Reflection for Sunday – February 27, 2022

Readings: Sirach 27: 4-7; 1 Corinthians 15: 54-58; Luke 6: 39-45 
Preacher: Lourdes Perez-Albuerne

In today’s gospel reading, Luke gives us a number of sapiential sayings, which are familiar, but that on Jesus’ lips point to what God expects from us.  These sayings also remind us that God’s expectations do not contradict common sense or human reasoning, but instead, perfect them so that they can become the basis of our human relationships.

As we relate to others our aim should always be to help and allow others to have a better life—not to make their lives more difficult.  We strive, with our words and actions, to make their lives more human, joyful and peaceful.  We avoid giving them any additional burdens.  As we try to achieve this aim, our interactions with them become different; they give the other person more confidence and happiness.  But in order to do this, we need to relate to Jesus as disciples to their master.  He, and only He, is our teacher and guide who teaches us how to be fully human.  Being disciples keeps us humble, allowing us to recognize that He knows more than we do, even knowing us better than we know ourselves. 

As disciples, we draw from the teachings and examples of our Master whenever we face significant situations, especially when attempting to support someone in difficult moments.   Often it comes in handy to recall the familiar question: What would Jesus do? What words would He use that will free and encourage this person?  As Jesus, we need to accept persons as they are and in the situation they find themselves.  We need to be welcoming and non-judgmental. We must be that person who lovingly makes the other person feel welcomed and encouraged, no matter the seriousness of the mistakes, the sinfulness of the actions, or the difficulty of the situation. When we act this way, we are freeing the person from their isolation and give him/her strength to continue their daily lives. We can also suggest a new way of looking at their mistake or circumstances.  We can recall that our God, who is all mercy, always forgives us and, therefore, we also have “permission” to forgive ourselves from our mistakes and fallings, and that the Spirit is there to help us. 

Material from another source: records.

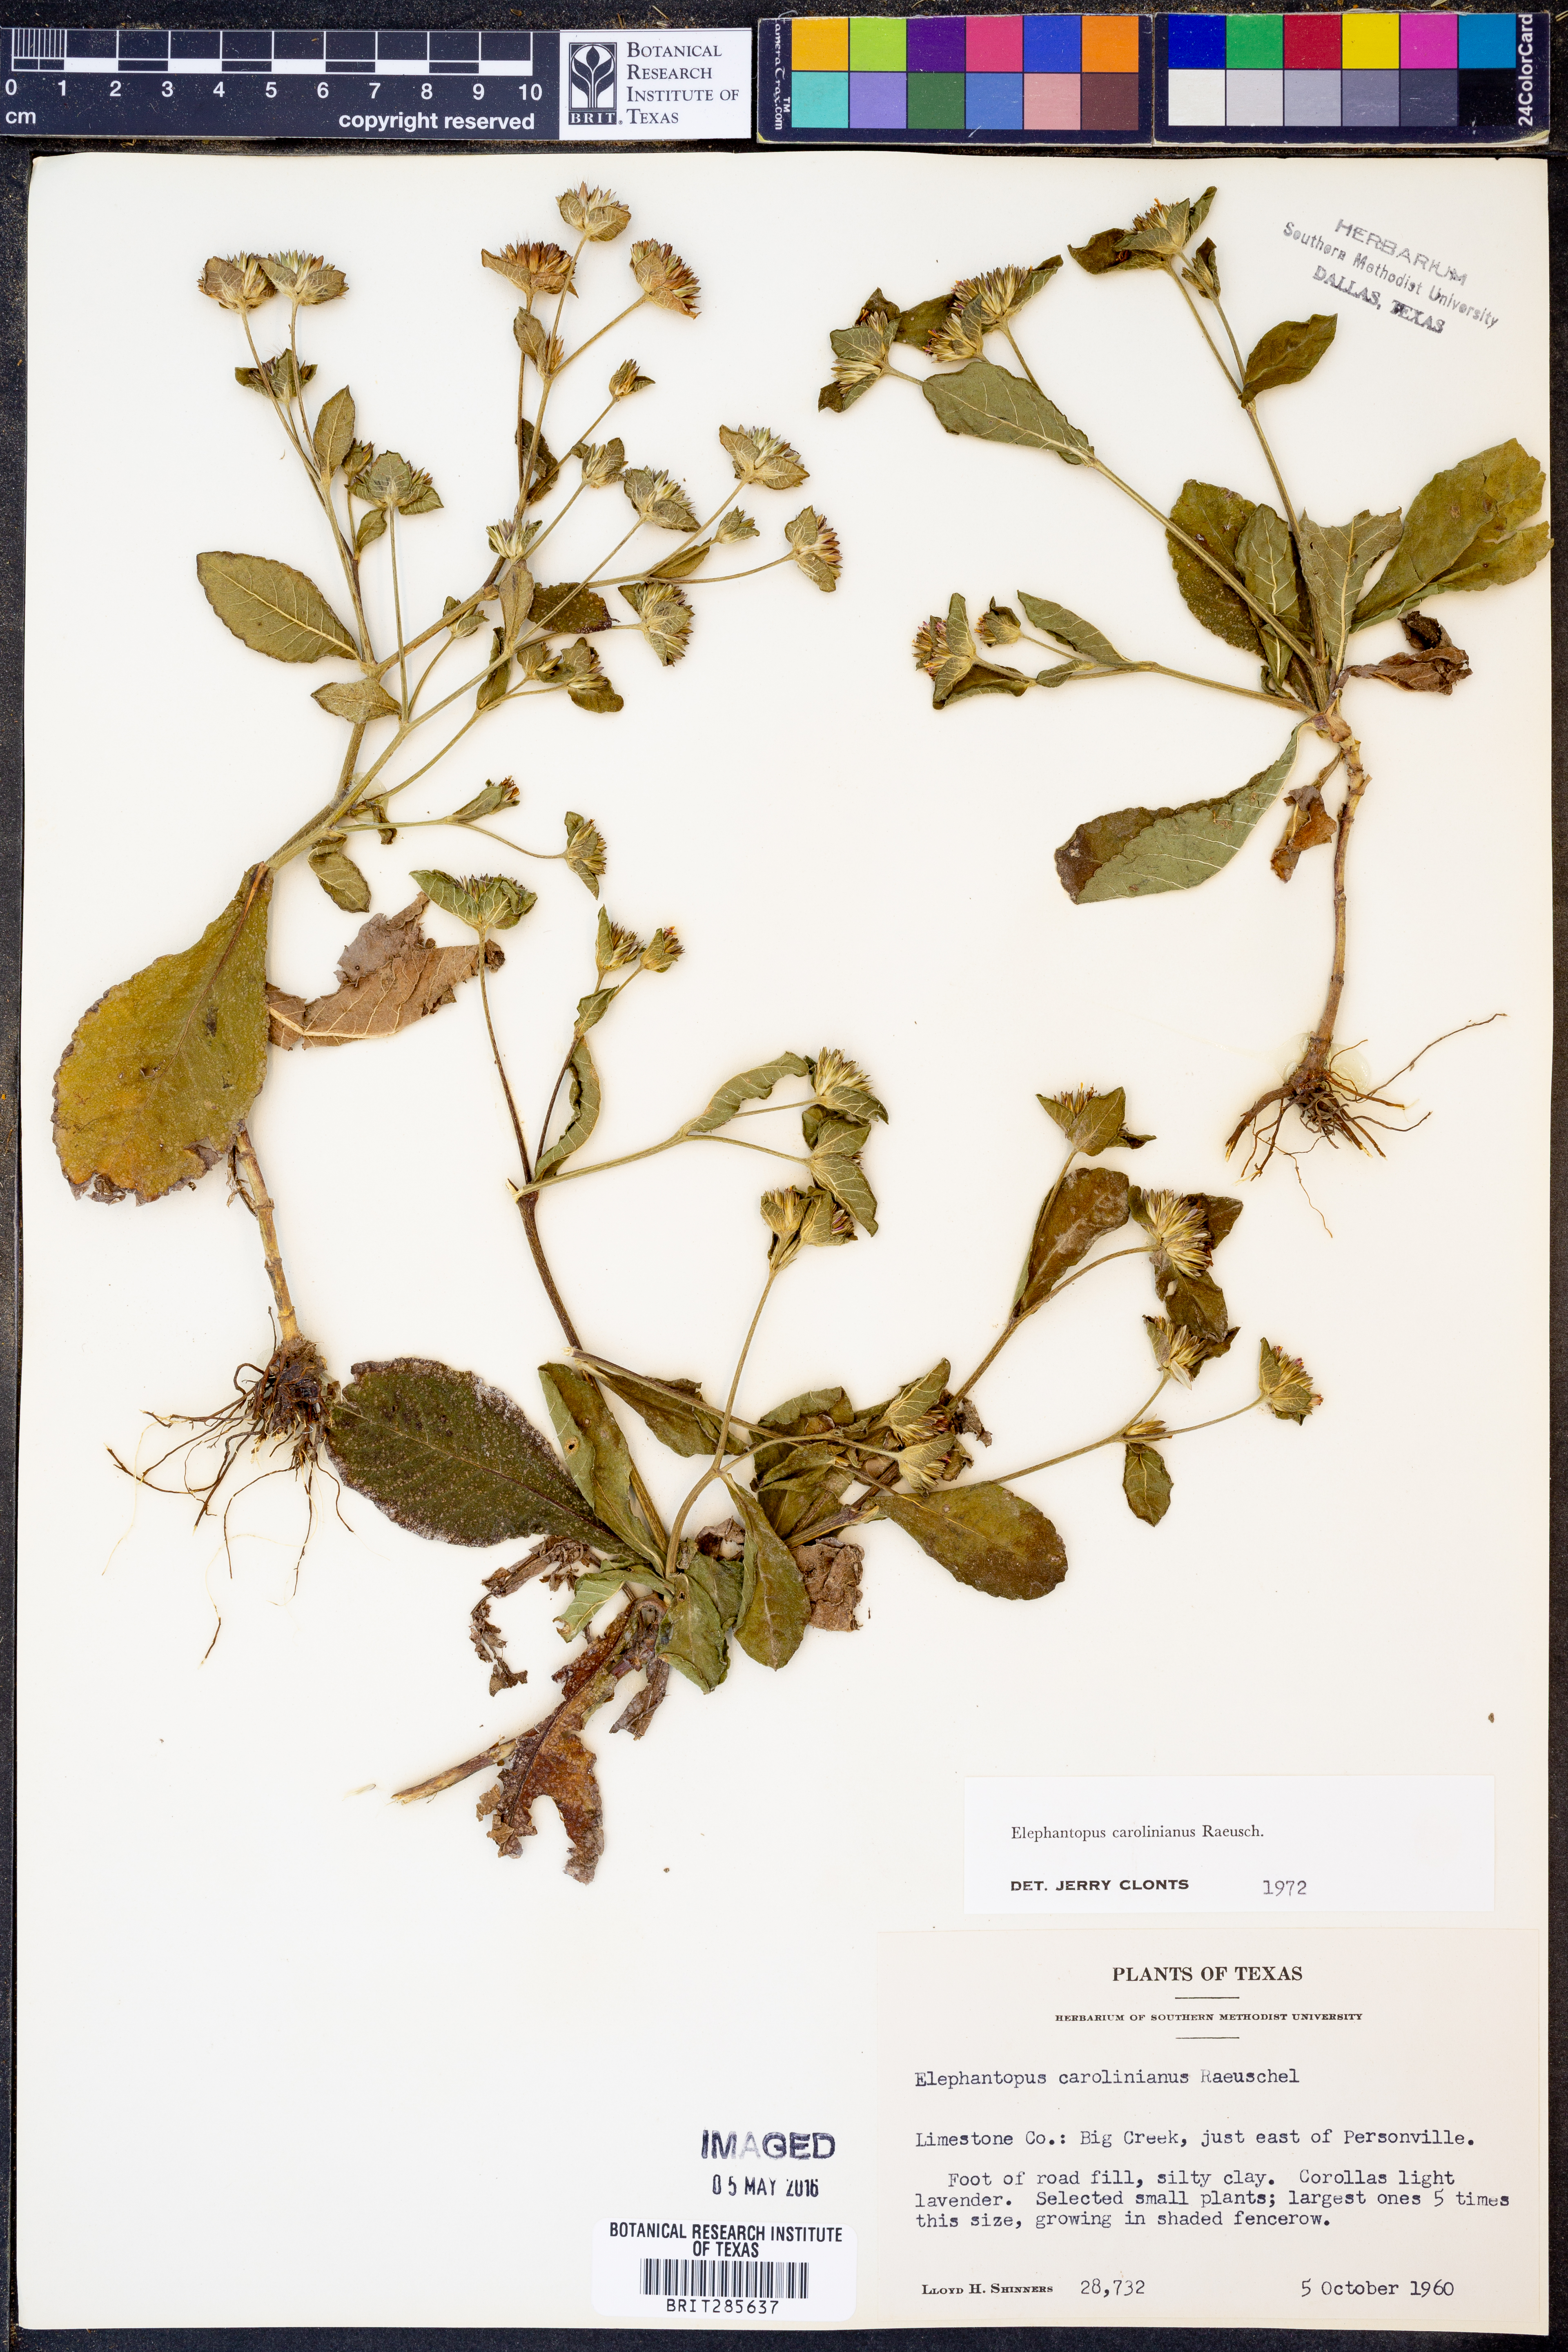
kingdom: Plantae
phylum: Tracheophyta
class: Magnoliopsida
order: Asterales
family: Asteraceae
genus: Elephantopus
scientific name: Elephantopus carolinianus
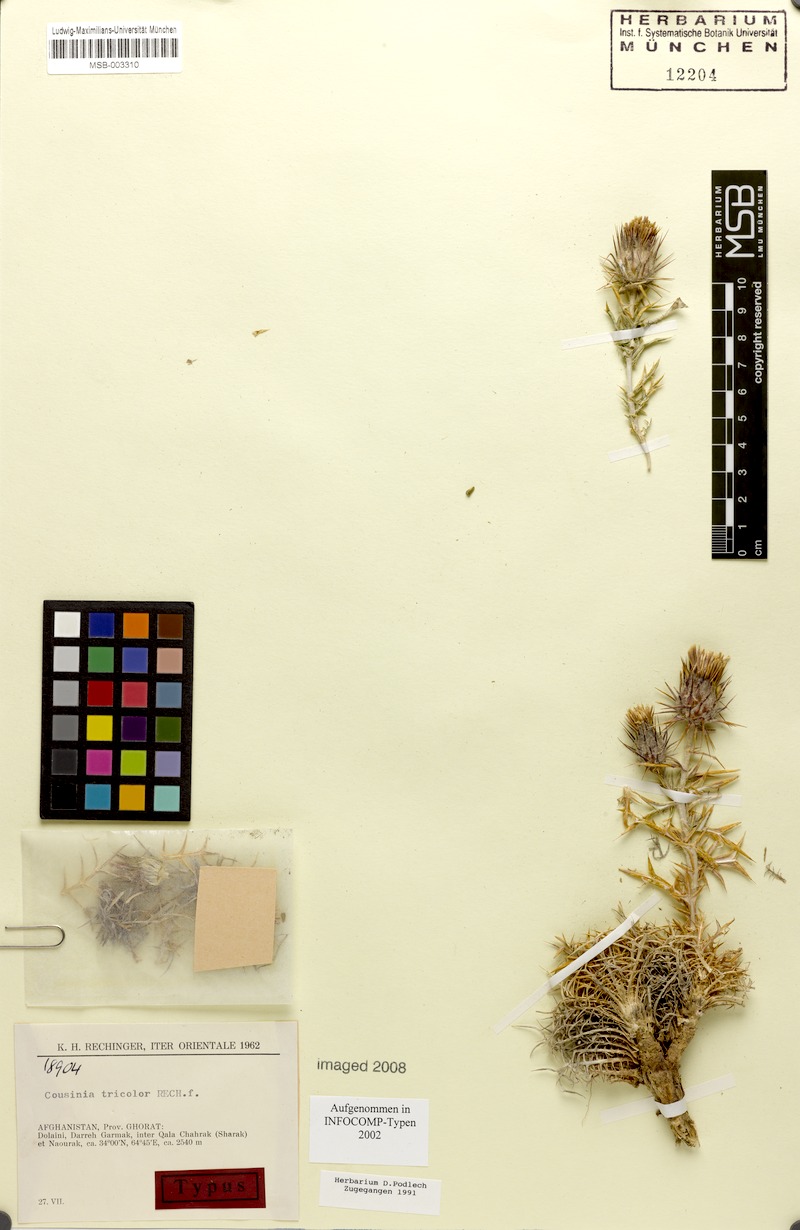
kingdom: Plantae
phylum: Tracheophyta
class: Magnoliopsida
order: Asterales
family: Asteraceae
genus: Cousinia
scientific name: Cousinia tricolor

We have to start to help our fellow human beings without any prejudice. We can’t judge in haste or by external appearances.  Jesus reminds us that we see the straw in others’ eyes but not the beam in ours.  Yet, this does not mean that we should not try to correct what we see wrong in the other person’s behavior, but we should always offer a “fraternal correction,” humbly as fellow sinners rather than morally superior accusers. If we act this way, our words and our attitude become an avenue to encourage others to become better human beings while preserving their dignity.

Forgiveness is something that we all need and can be a positive attitude in our society today.  People who do not hold a grudge or resentment plant the seeds of hope around them. They create a more welcoming and open community.  But be aware we are not ignoring what is wrong, or the places where we see injustices. But we deal with it in a constructive way that ends up turning evil into goodness.

But there is more: Jesus points out that the authentic human being is constructed from the inside out.  “There is no healthy tree that gives bad fruit, or unhealthy tree that gives good fruit.”  Wemust be guided in our life by conscience.  What is important is our “heart”—that secret and deep place which gives us liberty— where we cannot be untrue to ourselves.  According to Jesus, the heart is where we find the worst and the best of ourselves.  If we allow the spirit of Jesus, the Holy Spirit, to grow in our interior, it will transform us until it becomes our guide in all human relationships.

We can become instruments sharing that same peace, love and joy with those around us. This is why Jesus emphasizes prayer, as a way to develop a meaningful relationship with God and grow to be fully human. We need to encounter God as God really is in our deeper selves, so that it can transform our whole being.  Let’s then strive to be attentive disciples of our Master so that our “heart” changes and leads us to be “good trees” that produce “good fruit.